The bottom line is, if your 2-step plan is to: 1) brief the issue and provide evidence supporting your position; and then 2) “respectfully request that the Court render its decision,” don’t take the second step first.

Several individual plaintiffs filed two class actions against two health insurers in federal court in New Jersey, alleging a variety of state- and federal-law claims predicated on the defendants’ allegedly improper denial of coverage for treatment of eating disorders. The plaintiffs alleged jurisdiction based on ERISA claims (for some of the plaintiffs) and based on CAFA and supplemental jurisdiction (for other plaintiffs). The defendants moved to dismiss the claims in both lawsuits on a variety of grounds. In the course of a complicated opinion responding to both motions, the court addressed Burford abstention, preemption of state-law claims by ERISA, implied causes of action, extinction of claims by discharge in bankruptcy, and other fun issues . . . but still managed to squeeze in some CAFA.
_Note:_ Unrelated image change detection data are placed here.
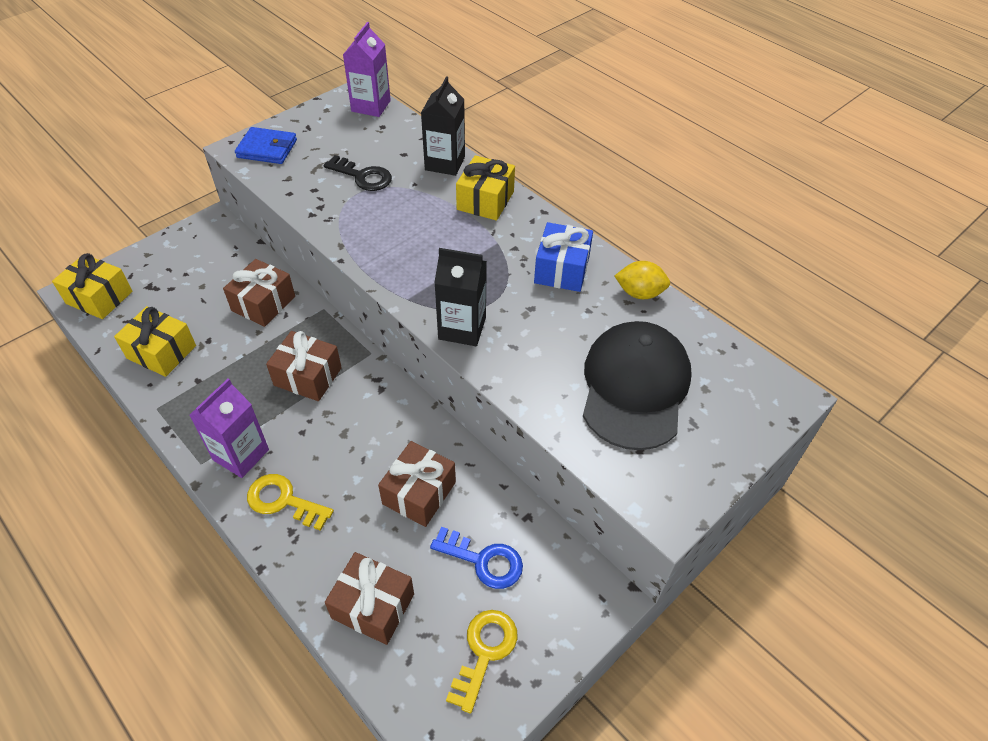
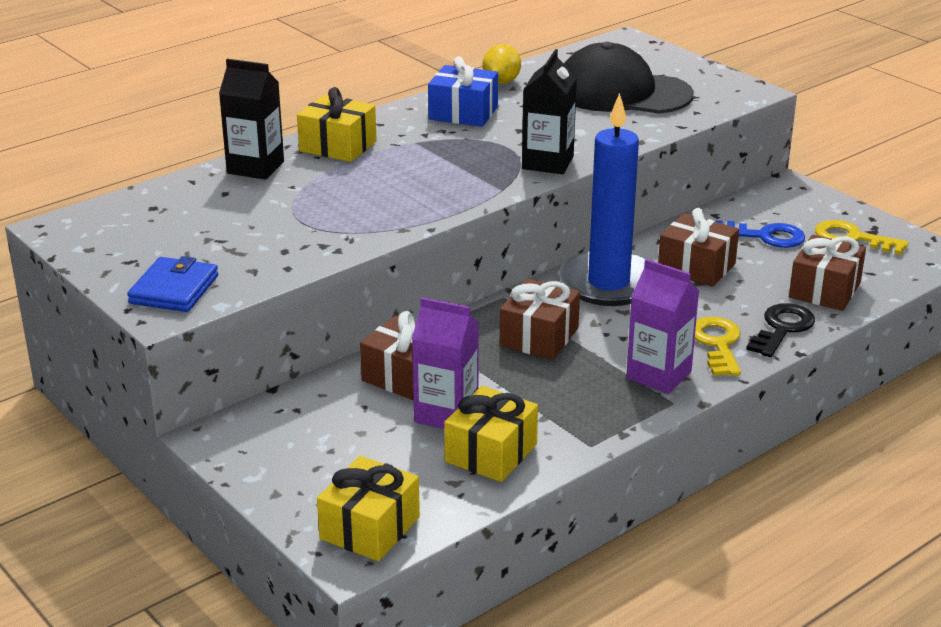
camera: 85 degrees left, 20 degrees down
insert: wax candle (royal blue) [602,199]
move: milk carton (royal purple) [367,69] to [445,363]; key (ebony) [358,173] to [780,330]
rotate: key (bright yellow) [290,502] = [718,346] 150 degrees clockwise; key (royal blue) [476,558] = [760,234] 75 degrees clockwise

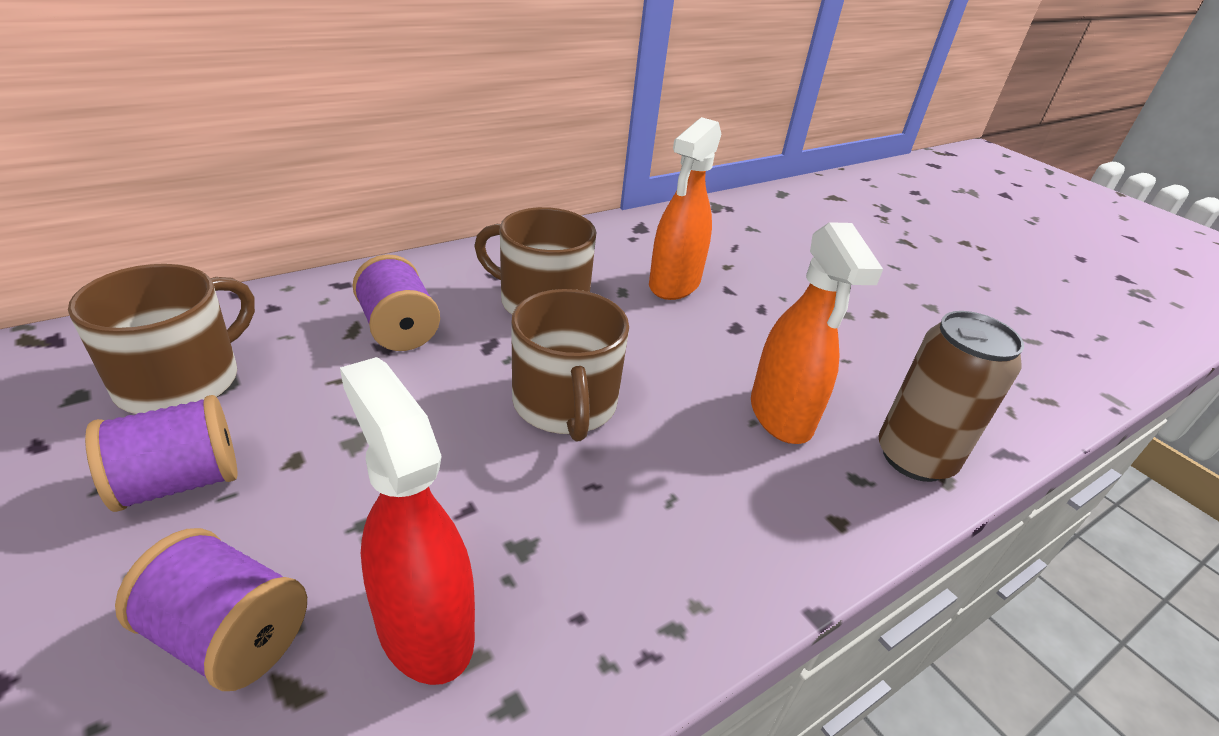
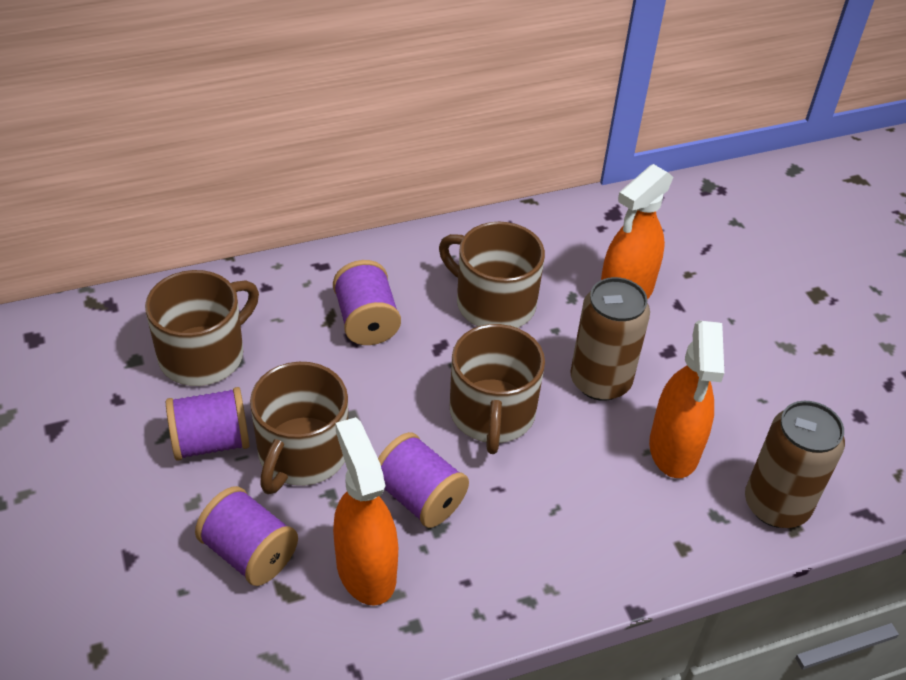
camera: 15 degrees right, 10 degrees up
insert: can (russet) [610,339]; mug (russet) [299,428]; bobbin (royal purple) [423,480]
recolor: sprayer (crimson) [407,521] to sprayer (orange) [365,511]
The court noted that the non-ERISA plaintiffs had established minimal diversity and had alleged a class of more than 100 members and more than $5 million in controversy. The defendants contended, however, that the $5 million amount-in-controversy requirement might not be met, and argued that the court should decline jurisdiction under CAFA’s “local controversy” and “home-state controversy” exceptions (§ 1332(d)(4)(A) and (B), respectively). The defendants presented no evidence in support of these contentions, except to assert that only 29.7% of one defendant’s total insureds were outside of the state of New Jersey and that there was no reason why a greater percentage of the class members would be outside of New Jersey, implying that more than two-thirds of the plaintiff class was from the home state of the primary defendant. 
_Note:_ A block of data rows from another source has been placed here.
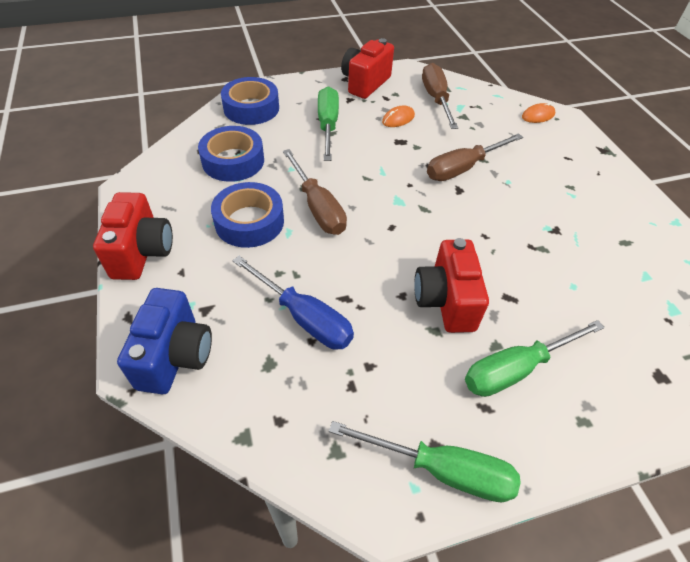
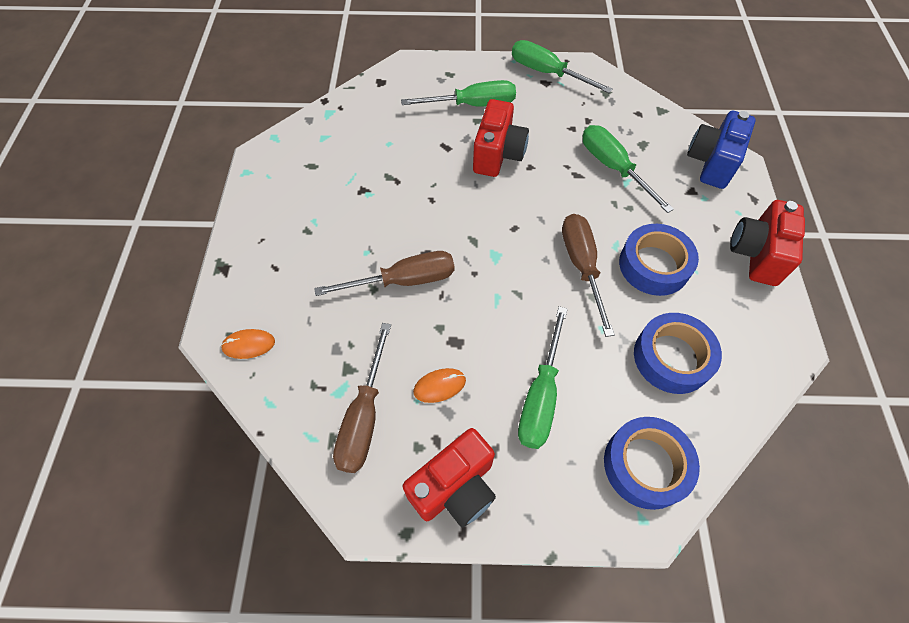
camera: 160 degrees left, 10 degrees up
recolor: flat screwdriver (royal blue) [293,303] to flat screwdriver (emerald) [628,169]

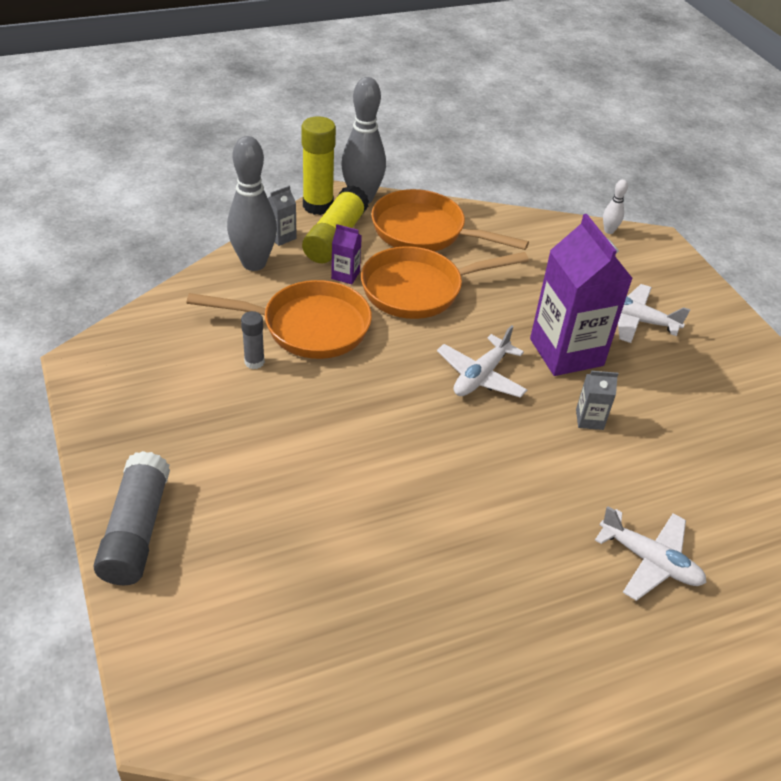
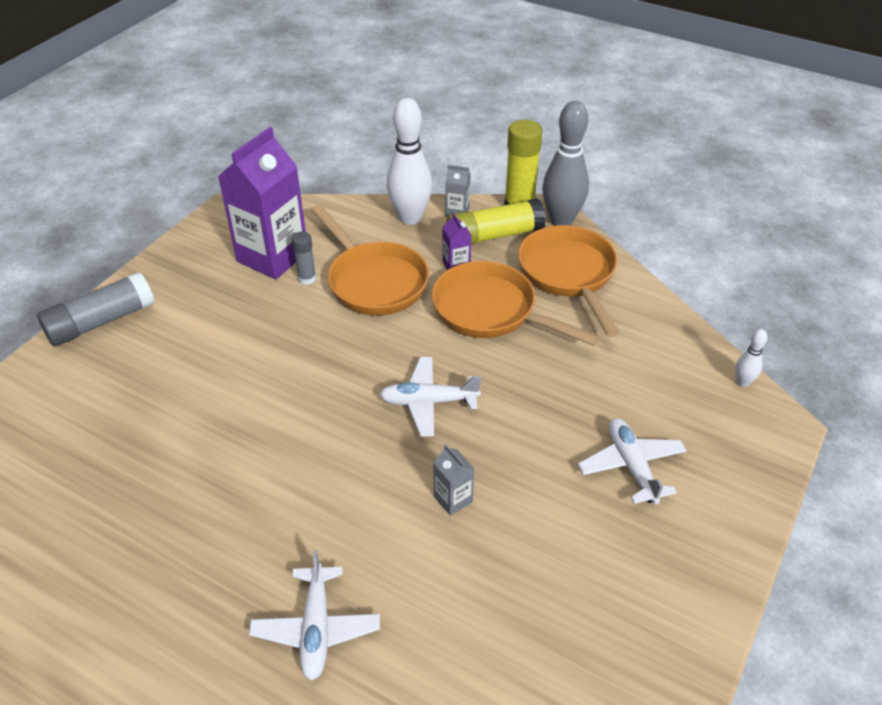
camera: 55 degrees right, 0 degrees up
move: milk carton (royal purple) [581,295] to [262,203]
recolor: tenpin (gray) [252,203] to tenpin (white) [409,161]

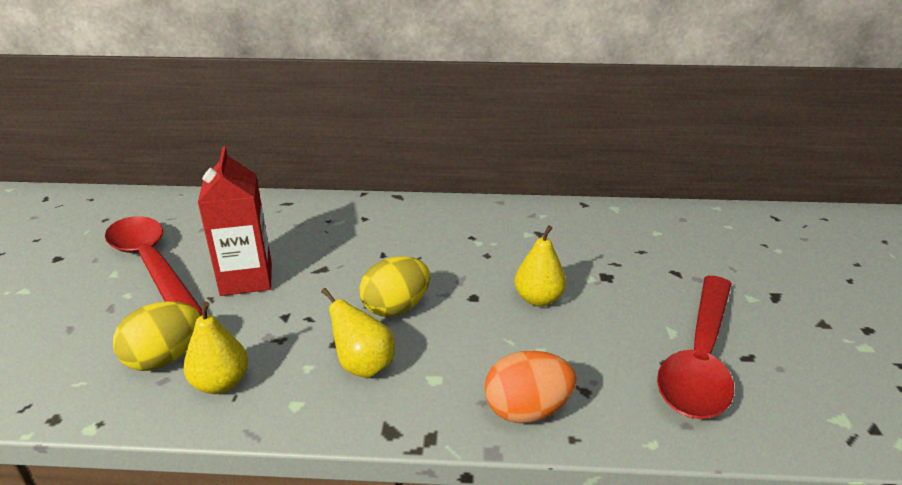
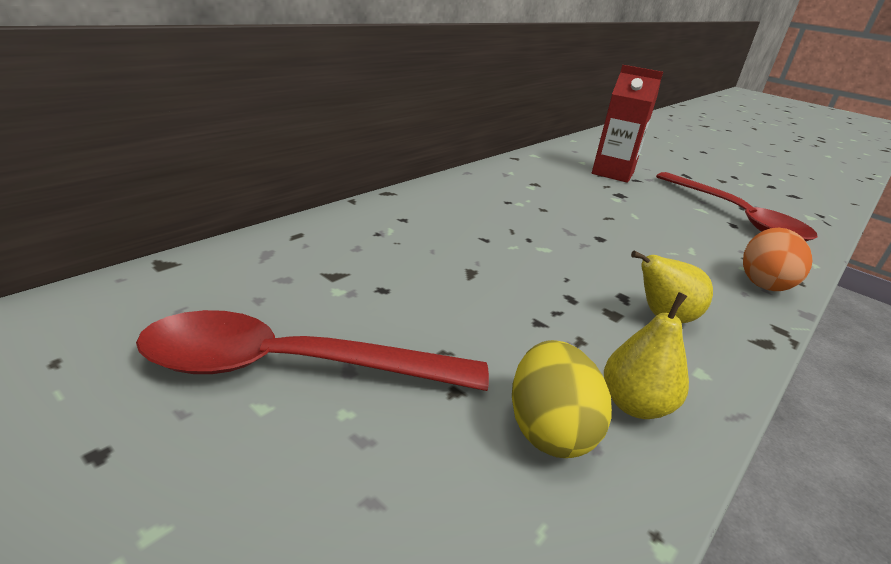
camera: 55 degrees left, 0 degrees up
delete: pear (bright yellow) [540,266]; egg (bright yellow) [394,286]
move: milk carton (crimson) [235,221] to [627,124]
The court was unpersuaded. The court noted an absence of “sufficient evidence upon which to base its determination,” but also noted that discovery had been completed during the pendency of the motions to dismiss. The court, therefore, deferred its decision on the CAFA jurisdiction issue and ordered the defendants to move within 30 days to dismiss the non-ERISA plaintiffs, supporting their motion with evidence (which the court noted was within the control of the defendants), or to file a joint statement with the plaintiffs regarding jurisdiction or lack of jurisdiction, again supporting the position taken with proof.

In the context of discussing the insufficiency of the evidence regarding CAFA jurisdiction, the court made mention of a letter sent to the court by one of the defendants, in which the defendant stated that it was “respectfully request[ing] that the Court render its decision” on subject-matter jurisdiction under CAFA. The court pointedly noted that the letter had been submitted “without submitting any additional evidence,” and that the letter provided “no grounds upon which the Court could render a final decision upon the issue.”

That is, (to paraphrase): evidence first, ‘hurry-up and decide’ letter second (if at all).